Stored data
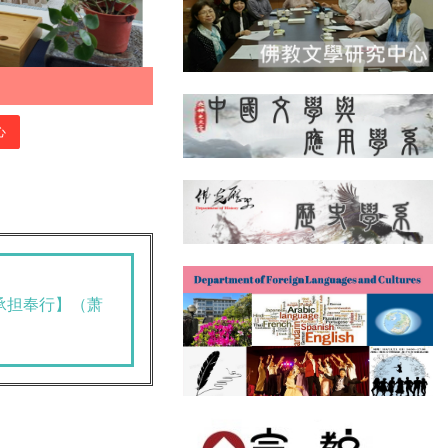
心
承担奉行】（萧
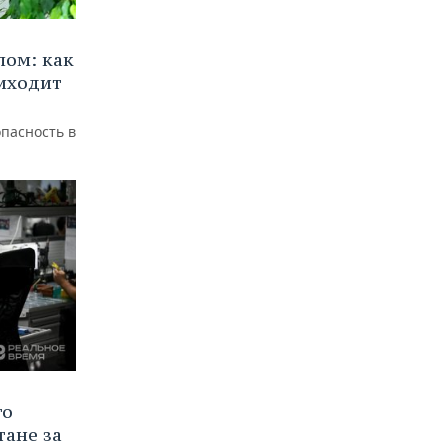
лом: как
иходит
пасность в
го
тане за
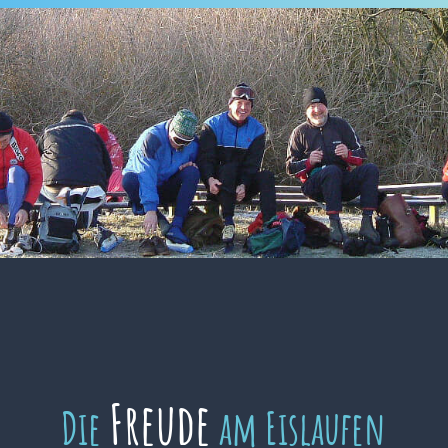
Freude
Die
am Eislaufen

[ABOUT THIS EXERCISE] Omit the pictures and copy the records above exactly.

[SOLVED EXERCISE]
心
承担奉行】（萧
лом: как
иходит
пасность в
го
тане за
Freude
Die
am Eislaufen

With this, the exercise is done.